View in context: https://bugs.webkit.org/attachment.cgi?id=223249&action=review

> LayoutTests/editing/pasteboard/copy-text-with-wrapped-tag-expected.txt:1
> +Success

This output doesn't tell us anything about the nature of the test.

> LayoutTests/editing/pasteboard/copy-text-with-wrapped-tag.html:25
> +expected = 'Copy this text&nbsp;<a href="http://www.google.com">AVeryLongWordThatWillWrap</a>';
> +actual = paste.innerHTML;
> +
> +if (window.testRunner && actual == expected)
> +    document.body.innerText = "Success";
> +else
> +    document.body.innerText = "Failure.  Found: " + actual + ", but expected: " + expected;
> +

Please use dump-as-markup, etc... to output the serialized markup
so that expected result is self explanatory.

> Source/WebCore/ChangeLog:8
> +        The problem is StyledMarkupAccumulator uses renderedText and the space at
> +        the end of the text has been stripped when the tag after the text was wrapped.
> +

Please add inline function description as to how you're fixing this bug.

> Source/WebCore/ChangeLog:9
> +        Reviewed by NOBODY (OOPS!).

This line should appear after the bug URL but before the long description.

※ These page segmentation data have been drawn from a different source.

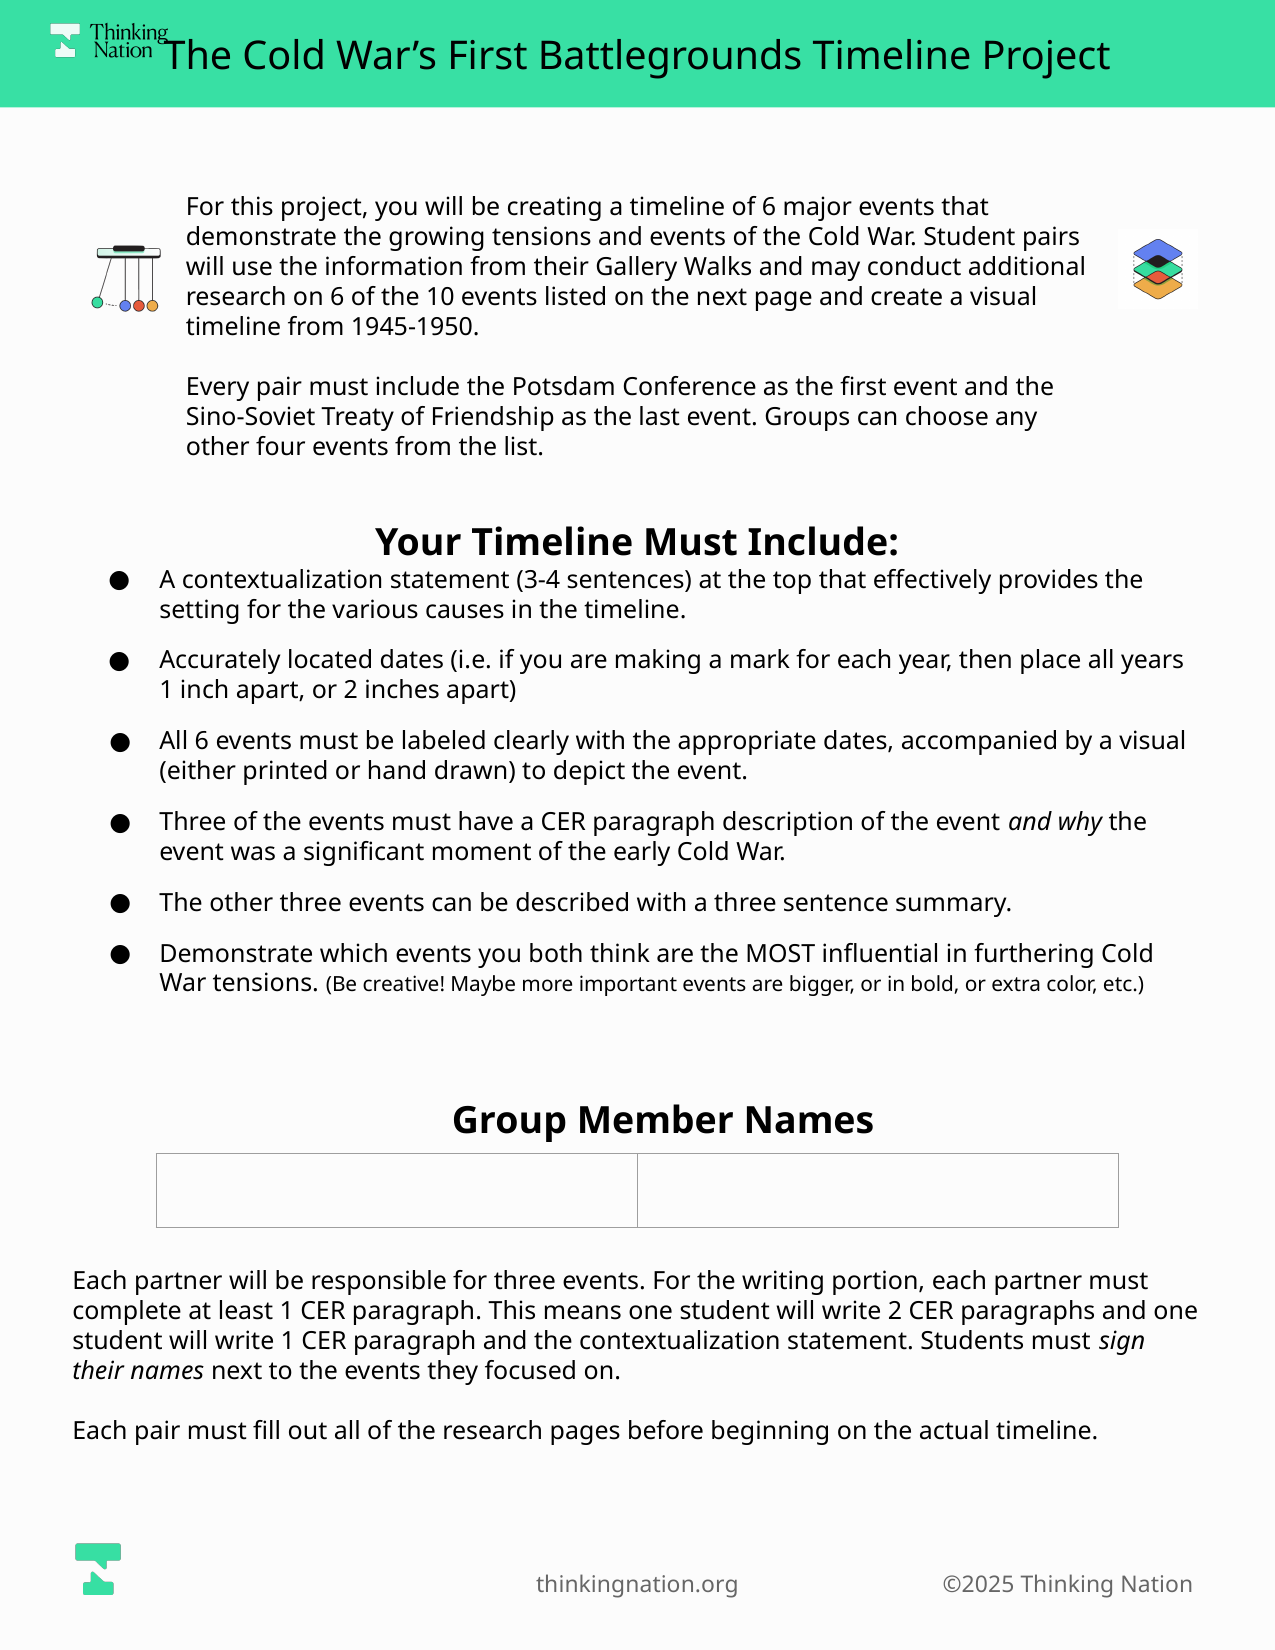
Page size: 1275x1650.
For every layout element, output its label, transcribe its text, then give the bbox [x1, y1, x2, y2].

table_header [157, 1154, 637, 1227]
picture [36, 12, 172, 69]
picture [62, 1533, 134, 1605]
text_box Group Member Names [350, 1080, 977, 1132]
text_box ©2025 Thinking Nation [907, 1553, 1210, 1605]
text_box For this project, you will be creating a timeline of 6 major events that demonstrate the growing tensions and events of the Cold War. Student pairs will use the information from their Gallery Walks and may conduct additional research on 6 of the 10 events listed on the next page and create a visual timeline from 1945-1950. Every pair must include the Potsdam Conference as the first event and the Sino-Soviet Treaty of Friendship as the last event. Groups can choose any other four events from the list. [170, 175, 1119, 481]
text_box thinkingnation.org [486, 1553, 789, 1605]
picture [76, 229, 175, 328]
table_header [638, 1154, 1118, 1227]
picture [1118, 229, 1199, 310]
text_box Each partner will be responsible for three events. For the writing portion, each partner must complete at least 1 CER paragraph. This means one student will write 2 CER paragraphs and one student will write 1 CER paragraph and the contextualization statement. Students must sign their names next to the events they focused on. Each pair must fill out all of the research pages before beginning on the actual timeline. [57, 1249, 1218, 1456]
text_box Your Timeline Must Include: A contextualization statement (3-4 sentences) at the top that effectively provides the setting for the various causes in the timeline. Accurately located dates (i.e. if you are making a mark for each year, then place all years 1 inch apart, or 2 inches apart) All 6 events must be labeled clearly with the appropriate dates, accompanied by a visual (either printed or hand drawn) to depict the event. Three of the events must have a CER paragraph description of the event and why the event was a significant moment of the early Cold War. The other three events can be described with a three sentence summary. Demonstrate which events you both think are the MOST influential in furthering Cold War tensions. (Be creative! Maybe more important events are bigger, or in bold, or extra color, etc.) [69, 503, 1206, 1059]
text_box The Cold War’s First Battlegrounds Timeline Project [0, 0, 1275, 108]
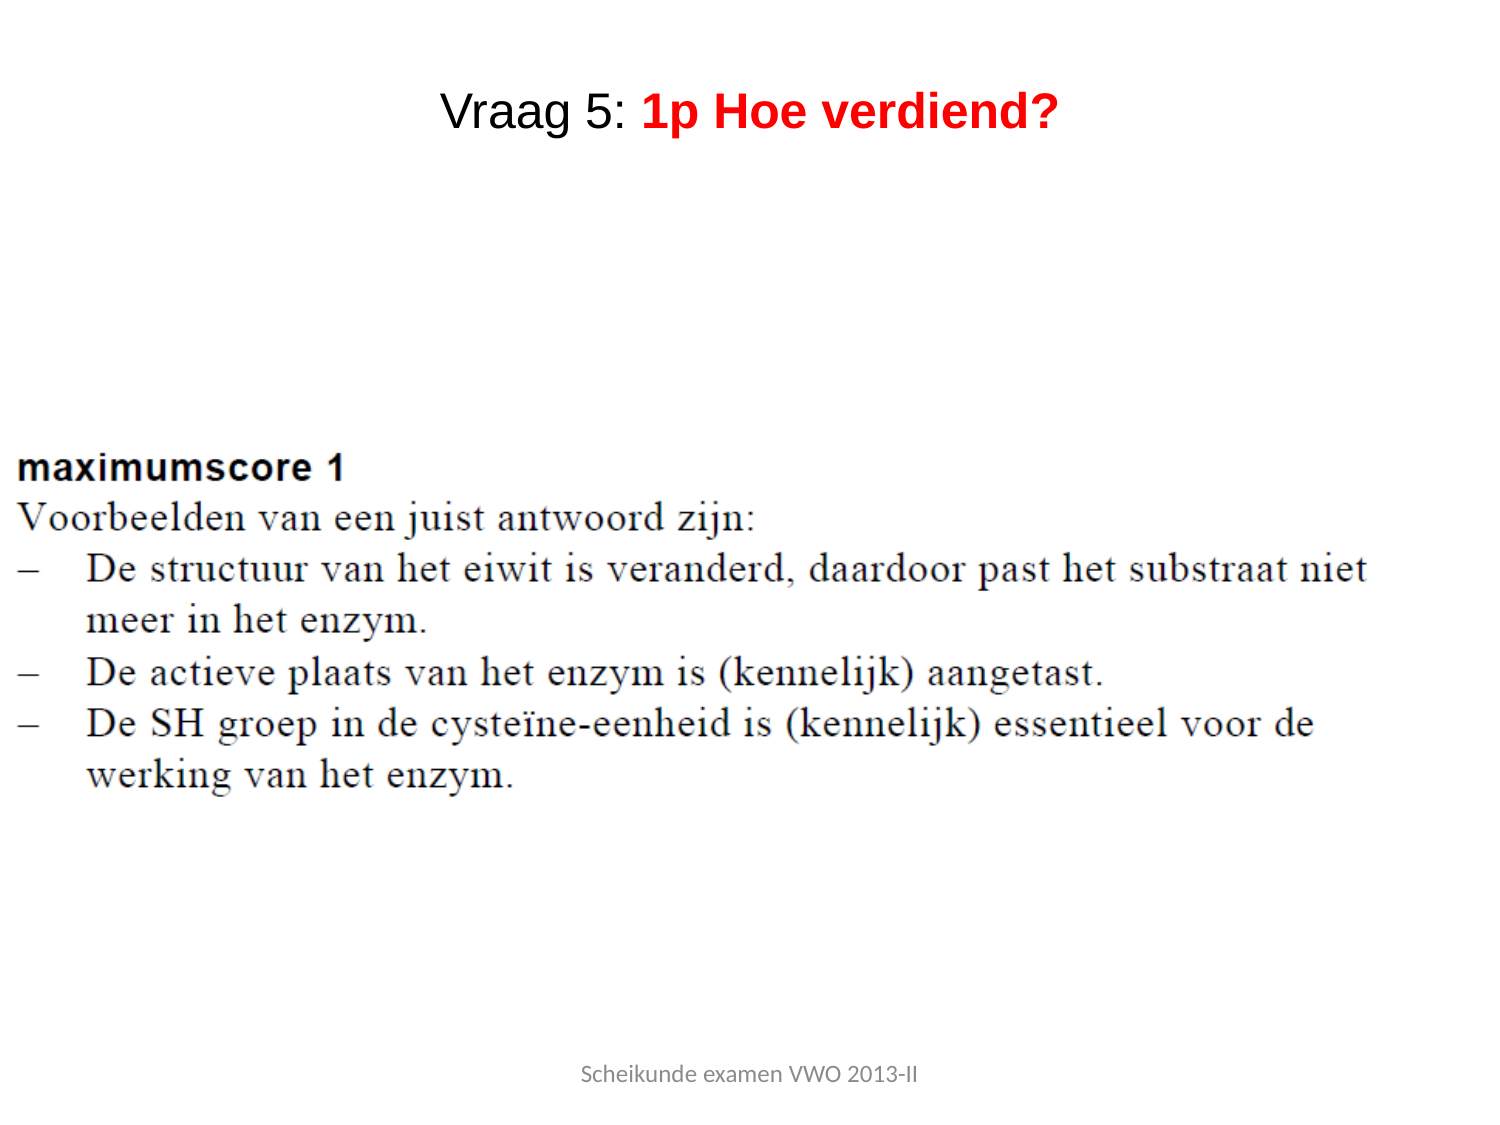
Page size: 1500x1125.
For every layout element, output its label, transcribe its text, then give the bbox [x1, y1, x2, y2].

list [0, 444, 1466, 866]
footer Scheikunde examen VWO 2013-II [512, 1042, 988, 1103]
title Vraag 5: 1p Hoe verdiend? [75, 45, 1425, 173]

> Source/WebCore/editing/TextIterator.cpp:651
> +                    if (!nextTextBox && m_isNotLastNode && (str.length() == runEnd + 1)) // Restore space if followed by a non-text box
> +                        subrunEnd++;

It's not clear how incrementing subrunEnd++ ends up restoring space.
Also, it's better to define a local boolean like followedByNonTextBox instead of adding a comment like this.

> Source/WebCore/editing/markup.cpp:269
> +        behavior = TextIteratorIsNotLastNode;

I don't think this behavior is descriptive.  TextIterator isn't a node.  It iterates over nodes.
Looks like we need a behavior where text iterator behaves as if there are more nodes??
Comment 12 Ryosuke Niwa 2014-02-11 13:28:16 PST
Comment on attachment 223249 [details]
fix patch

View in context: https://bugs.webkit.org/attachment.cgi?id=223249&action=review

> LayoutTests/editing/pasteboard/copy-text-with-wrapped-tag-expected.txt:1
> +Success

This output doesn't tell us anything about the nature of the test.

> LayoutTests/editing/pasteboard/copy-text-with-wrapped-tag.html:25
> +expected = 'Copy this text&nbsp;<a href="http://www.google.com">AVeryLongWordThatWillWrap</a>';
> +actual = paste.innerHTML;
> +
> +if (window.testRunner && actual == expected)
> +    document.body.innerText = "Success";
> +else
> +    document.body.innerText = "Failure.  Found: " + actual + ", but expected: " + expected;
> +

Please use dump-as-markup, etc... to output the serialized markup
so that expected result is self explanatory.

> Source/WebCore/ChangeLog:8
> +        The problem is StyledMarkupAccumulator uses renderedText and the space at
> +        the end of the text has been stripped when the tag after the text was wrapped.
> +

Please add inline function description as to how you're fixing this bug.

> Source/WebCore/ChangeLog:9
> +        Reviewed by NOBODY (OOPS!).

This line should appear after the bug URL but before the long description.

> Source/WebCore/editing/TextIterator.cpp:651
> +                    if (!nextTextBox && m_isNotLastNode && (str.length() == runEnd + 1)) // Restore space if followed by a non-text box
> +                        subrunEnd++;

It's not clear how incrementing subrunEnd++ ends up restoring space.
Also, it's better to define a local boolean like followedByNonTextBox instead of adding a comment like this.

> Source/WebCore/editing/markup.cpp:269
> +        behavior = TextIteratorIsNotLastNode;

I don't think this behavior is descriptive.  TextIterator isn't a node.  It iterates over nodes.
Looks like we need a behavior where text iterator behaves as if there are more nodes??
Comment 13 Chang Shu 2014-02-12 07:02:17 PST
Created attachment 223968 [details]
fix patch 2

new patch to address the review comments.
Comment 14 WebKit Commit Bot 2014-02-13 12:40:33 PST
Comment on attachment 223968 [details]
fix patch 2

Clearing flags on attachment: 223968

Committed r164047: <http://trac.webkit.org/changeset/164047>
Comment 15 WebKit Commit Bot 2014-02-13 12:40:36 PST
All reviewed patches have been landed.  Closing bug.